Pour Charles Memvi Abossolo, conservateur du parc, le projet traduit une conviction fondatrice : « La conservation de la biodiversité et le développement socio-économique des populations locales sont intimement liés. » Il voit dans ces plantations « un exemple concret de la manière dont nous pouvons concilier ces deux objectifs ».
Des revenus fléchés vers le développement communautaire
L’initiative dépasse la seule production de latex. Les revenus générés seront affectés à des projets communautaires prioritaires, santé, éducation, élevage, diversification des cultures vivrières, selon un mécanisme de réinvestissement intégré au dispositif dès sa conception. Le projet prévoit par ailleurs la mise en place d’un système de gestion durable des ressources naturelles et le développement de l’écotourisme, deux leviers destinés à consolider le lien entre activité économique et préservation de l’environnement.
La phase préparatoire a mobilisé des investissements significatifs : aménagement des parcelles, fourniture de plants certifiés, formation agronomique des bénéficiaires. L’encadrement technique assuré par Hévécam S.A., adossé aux financements environnementaux de l’AWF et d’autres fonds de développement, a permis d’ancrer la viabilité économique du projet dans le respect des savoirs locaux et des exigences de conservation.
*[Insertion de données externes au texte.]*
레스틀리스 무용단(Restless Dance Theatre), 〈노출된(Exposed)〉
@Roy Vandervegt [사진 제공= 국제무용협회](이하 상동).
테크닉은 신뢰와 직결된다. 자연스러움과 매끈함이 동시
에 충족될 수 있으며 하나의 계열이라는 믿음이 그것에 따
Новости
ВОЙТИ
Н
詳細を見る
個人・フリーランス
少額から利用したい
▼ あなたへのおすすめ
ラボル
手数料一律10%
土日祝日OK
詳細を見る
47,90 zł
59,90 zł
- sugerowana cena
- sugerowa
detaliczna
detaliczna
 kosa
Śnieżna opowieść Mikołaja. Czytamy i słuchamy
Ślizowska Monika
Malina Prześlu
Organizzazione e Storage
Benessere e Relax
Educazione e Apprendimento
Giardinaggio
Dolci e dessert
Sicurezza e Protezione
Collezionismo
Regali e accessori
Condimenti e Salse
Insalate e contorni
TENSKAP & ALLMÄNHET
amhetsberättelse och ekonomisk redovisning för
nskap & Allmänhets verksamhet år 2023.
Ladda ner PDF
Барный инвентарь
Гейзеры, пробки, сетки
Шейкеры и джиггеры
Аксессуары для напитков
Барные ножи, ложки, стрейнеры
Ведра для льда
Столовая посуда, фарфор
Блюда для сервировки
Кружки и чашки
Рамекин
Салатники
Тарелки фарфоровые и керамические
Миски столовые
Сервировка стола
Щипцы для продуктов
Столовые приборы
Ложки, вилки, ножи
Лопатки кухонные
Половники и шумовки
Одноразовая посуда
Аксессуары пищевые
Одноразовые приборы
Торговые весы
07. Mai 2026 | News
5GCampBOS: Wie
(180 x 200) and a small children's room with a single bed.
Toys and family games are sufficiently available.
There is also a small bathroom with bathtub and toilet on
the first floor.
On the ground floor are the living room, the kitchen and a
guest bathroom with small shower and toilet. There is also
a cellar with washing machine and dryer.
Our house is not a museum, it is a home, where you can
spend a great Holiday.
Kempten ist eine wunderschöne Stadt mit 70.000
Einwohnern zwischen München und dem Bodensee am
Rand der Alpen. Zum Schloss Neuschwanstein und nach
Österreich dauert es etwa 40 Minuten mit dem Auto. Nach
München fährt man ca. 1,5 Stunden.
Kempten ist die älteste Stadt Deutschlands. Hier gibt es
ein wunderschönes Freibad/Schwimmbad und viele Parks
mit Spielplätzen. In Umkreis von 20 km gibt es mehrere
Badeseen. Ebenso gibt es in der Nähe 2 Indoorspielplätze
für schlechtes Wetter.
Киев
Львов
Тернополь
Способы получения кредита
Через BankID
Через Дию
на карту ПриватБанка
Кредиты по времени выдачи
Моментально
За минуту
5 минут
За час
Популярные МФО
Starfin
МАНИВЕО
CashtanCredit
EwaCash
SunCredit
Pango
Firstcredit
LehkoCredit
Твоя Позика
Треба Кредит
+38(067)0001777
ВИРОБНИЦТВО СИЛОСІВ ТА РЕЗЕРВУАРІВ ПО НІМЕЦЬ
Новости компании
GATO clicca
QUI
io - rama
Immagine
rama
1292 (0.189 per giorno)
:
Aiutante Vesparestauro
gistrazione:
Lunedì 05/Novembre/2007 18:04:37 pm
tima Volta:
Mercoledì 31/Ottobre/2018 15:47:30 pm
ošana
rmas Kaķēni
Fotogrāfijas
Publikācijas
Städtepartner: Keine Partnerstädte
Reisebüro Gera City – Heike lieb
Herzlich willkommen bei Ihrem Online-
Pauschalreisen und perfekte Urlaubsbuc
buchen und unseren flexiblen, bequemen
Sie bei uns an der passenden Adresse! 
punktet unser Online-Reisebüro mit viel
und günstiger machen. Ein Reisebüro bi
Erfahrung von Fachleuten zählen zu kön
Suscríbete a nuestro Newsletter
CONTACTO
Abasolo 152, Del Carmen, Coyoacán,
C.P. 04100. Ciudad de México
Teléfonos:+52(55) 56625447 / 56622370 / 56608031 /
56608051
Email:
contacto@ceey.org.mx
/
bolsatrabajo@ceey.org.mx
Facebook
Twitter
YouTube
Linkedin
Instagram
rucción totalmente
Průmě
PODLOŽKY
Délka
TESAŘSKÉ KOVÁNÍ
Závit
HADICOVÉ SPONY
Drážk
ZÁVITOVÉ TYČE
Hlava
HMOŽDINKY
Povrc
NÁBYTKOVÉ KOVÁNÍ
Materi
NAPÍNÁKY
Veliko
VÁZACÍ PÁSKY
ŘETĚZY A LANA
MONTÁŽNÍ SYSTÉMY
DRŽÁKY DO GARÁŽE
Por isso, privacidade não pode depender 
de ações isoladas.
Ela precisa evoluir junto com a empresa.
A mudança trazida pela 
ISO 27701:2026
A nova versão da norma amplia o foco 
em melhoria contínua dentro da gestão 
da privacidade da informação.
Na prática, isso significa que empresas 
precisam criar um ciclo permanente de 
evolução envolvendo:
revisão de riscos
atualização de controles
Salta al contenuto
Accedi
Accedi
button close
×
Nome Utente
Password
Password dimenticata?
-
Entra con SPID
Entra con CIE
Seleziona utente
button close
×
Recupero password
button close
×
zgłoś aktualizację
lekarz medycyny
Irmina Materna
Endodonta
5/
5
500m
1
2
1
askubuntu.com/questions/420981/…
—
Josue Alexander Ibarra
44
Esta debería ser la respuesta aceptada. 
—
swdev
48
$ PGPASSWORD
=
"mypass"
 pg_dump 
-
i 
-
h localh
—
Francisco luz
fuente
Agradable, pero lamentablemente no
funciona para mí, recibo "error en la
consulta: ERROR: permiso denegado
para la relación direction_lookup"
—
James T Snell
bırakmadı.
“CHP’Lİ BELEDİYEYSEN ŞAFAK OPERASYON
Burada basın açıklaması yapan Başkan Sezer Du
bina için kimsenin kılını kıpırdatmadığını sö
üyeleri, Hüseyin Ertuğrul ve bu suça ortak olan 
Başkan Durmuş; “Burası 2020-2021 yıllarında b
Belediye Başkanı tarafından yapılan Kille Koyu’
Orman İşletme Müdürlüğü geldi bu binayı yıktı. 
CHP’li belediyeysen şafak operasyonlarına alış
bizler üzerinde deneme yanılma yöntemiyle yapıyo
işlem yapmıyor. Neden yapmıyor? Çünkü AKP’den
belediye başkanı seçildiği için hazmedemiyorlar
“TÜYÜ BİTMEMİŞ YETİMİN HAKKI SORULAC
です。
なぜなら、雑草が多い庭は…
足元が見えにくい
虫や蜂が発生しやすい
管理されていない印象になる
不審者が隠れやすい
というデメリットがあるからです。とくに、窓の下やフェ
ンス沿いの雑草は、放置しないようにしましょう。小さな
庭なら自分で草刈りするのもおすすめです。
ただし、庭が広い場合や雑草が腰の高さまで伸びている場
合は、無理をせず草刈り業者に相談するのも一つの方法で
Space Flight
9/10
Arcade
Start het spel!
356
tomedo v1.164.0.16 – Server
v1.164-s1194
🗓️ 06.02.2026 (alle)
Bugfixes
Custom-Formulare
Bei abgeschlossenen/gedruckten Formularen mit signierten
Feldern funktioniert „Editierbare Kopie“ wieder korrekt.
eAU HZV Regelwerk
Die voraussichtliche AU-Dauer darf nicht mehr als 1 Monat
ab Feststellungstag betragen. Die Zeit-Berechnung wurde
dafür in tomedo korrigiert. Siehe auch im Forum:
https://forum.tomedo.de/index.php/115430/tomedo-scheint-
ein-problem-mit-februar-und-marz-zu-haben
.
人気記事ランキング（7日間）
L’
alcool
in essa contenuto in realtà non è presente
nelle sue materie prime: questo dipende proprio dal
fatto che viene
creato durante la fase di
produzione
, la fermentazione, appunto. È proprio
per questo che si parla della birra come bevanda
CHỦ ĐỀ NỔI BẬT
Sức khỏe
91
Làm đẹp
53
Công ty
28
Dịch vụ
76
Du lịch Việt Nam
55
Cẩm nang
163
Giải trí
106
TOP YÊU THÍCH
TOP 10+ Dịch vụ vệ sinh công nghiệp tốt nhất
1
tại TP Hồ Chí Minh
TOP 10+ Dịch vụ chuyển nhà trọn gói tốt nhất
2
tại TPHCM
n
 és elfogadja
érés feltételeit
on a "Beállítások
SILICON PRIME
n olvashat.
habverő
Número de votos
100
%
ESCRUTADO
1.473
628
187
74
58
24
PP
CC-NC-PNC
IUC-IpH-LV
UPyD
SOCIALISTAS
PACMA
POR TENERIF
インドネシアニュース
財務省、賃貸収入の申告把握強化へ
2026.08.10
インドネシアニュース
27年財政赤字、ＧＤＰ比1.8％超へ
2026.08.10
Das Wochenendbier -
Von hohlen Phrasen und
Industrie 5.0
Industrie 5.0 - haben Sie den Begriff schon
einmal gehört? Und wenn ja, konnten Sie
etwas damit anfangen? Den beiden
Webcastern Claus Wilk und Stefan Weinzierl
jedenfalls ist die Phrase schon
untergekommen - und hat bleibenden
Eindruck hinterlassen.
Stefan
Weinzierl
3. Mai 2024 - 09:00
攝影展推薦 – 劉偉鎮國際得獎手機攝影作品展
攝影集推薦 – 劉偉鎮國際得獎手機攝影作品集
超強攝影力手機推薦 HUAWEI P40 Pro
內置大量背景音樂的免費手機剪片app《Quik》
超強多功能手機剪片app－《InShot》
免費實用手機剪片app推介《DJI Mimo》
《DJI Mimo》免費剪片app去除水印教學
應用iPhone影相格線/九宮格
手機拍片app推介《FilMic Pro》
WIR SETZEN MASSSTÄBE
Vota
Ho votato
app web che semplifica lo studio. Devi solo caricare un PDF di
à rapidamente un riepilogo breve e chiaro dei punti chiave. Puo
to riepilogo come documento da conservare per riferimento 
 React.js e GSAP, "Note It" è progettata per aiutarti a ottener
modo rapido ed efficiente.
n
Un pilote à portée régionale
Au-delà de Nyamabandé, le projet interpelle. En s’appropriant une filière agricole structurée, les Bagyéli, longtemps perçus comme réfractaires à la sédentarisation économique, démontrent la capacité des communautés autochtones à intégrer des modèles de production durable sans rupture avec leur territoire. Ce pilote, par sa double dimension économique et environnementale, est susceptible d’inspirer d’autres communautés riveraines d’aires protégées confrontées aux mêmes arbitrages entre conservation et développement.